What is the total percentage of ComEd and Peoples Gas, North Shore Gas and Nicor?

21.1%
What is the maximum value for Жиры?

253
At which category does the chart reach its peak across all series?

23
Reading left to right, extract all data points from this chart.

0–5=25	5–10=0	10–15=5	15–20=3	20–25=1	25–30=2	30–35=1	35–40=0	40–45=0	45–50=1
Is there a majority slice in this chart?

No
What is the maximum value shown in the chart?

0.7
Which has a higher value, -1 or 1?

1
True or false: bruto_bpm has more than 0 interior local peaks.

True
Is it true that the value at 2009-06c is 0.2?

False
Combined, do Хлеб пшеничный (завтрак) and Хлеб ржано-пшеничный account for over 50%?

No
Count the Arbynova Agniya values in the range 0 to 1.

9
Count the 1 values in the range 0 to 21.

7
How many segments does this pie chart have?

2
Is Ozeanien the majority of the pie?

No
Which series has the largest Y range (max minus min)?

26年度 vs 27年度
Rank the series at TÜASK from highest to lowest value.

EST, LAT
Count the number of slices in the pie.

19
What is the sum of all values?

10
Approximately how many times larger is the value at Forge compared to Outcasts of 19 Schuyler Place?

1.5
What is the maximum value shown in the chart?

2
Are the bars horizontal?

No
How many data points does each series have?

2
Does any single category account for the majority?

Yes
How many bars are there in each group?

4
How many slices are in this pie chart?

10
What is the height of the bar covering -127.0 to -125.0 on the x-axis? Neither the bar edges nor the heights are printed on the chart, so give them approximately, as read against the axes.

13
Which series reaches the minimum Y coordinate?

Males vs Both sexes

→ **TASK**: Copy out each line above that contains the word "this", matching its case exactly.

→ **FINISHED EXERCISE**:
Reading left to right, extract all data points from this chart.
Is there a majority slice in this chart?
How many segments does this pie chart have?
How many slices are in this pie chart?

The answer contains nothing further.